*** SELECTED EXCERPT ***
[Histonet] Trichrome troubleshooting

Gayle Callis gayle.callis at bresnan.net
Tue Jun 30 16:05:39 CDT 2015


Years ago, I was taught by Jerry Fredenburg, a stain guru, never to
microwave the Bouins step but do this for 1 hour at 60C or overnight at RT.
The post-fixation/mordant is very important in order to acidify the
connective tissue fibers properly for a trichrome stain, and the short time
in MW will not do the job.   Liz is correct here in letting the sections
stand longer in Bouins after microwaving or simply just do the 1 hour at
60C.     

I have removed Gills type hematoxylins from nuclei  by over exposure to
acetic acids so remember that ALL Masson's Trichrome reagents are acidified
with acetic acid and will automatically do this, even on Weigert's Iron
hematoxylin.     We also examined our sections microscopically during
staining to make sure the check the depth of red staining reagents on smooth
muscle is correct - once again, Liz is correct about this fact.
*** End of SELECTED EXCERPT ***
PARTS OF THE EXERCISE
[a] Reproduce the trichrome troubleshooting post word for word from "Gayle Callis gayle.callis" to "overnight at RT.".
[b] Answer these from the trichrome troubleshooting post:
(i) Who taught the writer never to microwave the Bouins step?
(ii) How long should the Bouins step run at 60C?
(iii) Which acid are all Masson's Trichrome reagents acidified with?
Work only from the text above.
*** EXTRACTED DATA ***
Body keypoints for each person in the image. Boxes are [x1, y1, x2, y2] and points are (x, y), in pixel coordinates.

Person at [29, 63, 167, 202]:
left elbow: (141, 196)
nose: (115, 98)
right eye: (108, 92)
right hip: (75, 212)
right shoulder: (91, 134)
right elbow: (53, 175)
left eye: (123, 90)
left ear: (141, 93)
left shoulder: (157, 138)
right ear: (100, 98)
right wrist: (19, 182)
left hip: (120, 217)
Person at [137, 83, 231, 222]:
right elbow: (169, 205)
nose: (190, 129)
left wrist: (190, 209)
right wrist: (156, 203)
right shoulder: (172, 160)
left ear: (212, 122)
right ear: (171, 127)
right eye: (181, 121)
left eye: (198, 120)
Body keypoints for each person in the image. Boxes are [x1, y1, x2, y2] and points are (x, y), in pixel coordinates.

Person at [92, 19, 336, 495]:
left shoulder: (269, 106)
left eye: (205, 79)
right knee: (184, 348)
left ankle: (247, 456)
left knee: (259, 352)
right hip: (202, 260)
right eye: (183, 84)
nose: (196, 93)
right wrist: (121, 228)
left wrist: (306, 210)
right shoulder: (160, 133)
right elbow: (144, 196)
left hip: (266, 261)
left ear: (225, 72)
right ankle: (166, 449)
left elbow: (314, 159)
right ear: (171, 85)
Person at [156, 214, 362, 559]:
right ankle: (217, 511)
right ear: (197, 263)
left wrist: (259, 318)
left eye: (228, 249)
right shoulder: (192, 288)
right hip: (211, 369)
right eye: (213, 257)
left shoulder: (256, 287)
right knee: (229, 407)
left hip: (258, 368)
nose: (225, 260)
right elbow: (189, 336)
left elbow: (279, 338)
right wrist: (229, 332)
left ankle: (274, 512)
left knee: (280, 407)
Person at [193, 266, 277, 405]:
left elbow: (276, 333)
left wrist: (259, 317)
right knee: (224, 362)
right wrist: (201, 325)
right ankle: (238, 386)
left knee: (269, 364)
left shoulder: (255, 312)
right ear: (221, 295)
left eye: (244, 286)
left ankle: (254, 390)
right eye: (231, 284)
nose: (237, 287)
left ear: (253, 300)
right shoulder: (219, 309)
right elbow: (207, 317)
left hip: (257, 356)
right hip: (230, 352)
*** End of EXTRACTED DATA ***
RESULTS
[a]
Gayle Callis gayle.callis at bresnan.net
Tue Jun 30 16:05:39 CDT 2015


Years ago, I was taught by Jerry Fredenburg, a stain guru, never to
microwave the Bouins step but do this for 1 hour at 60C or overnight at RT.

[b]
(i) Jerry Fredenburg
(ii) 1 hour
(iii) Acetic acid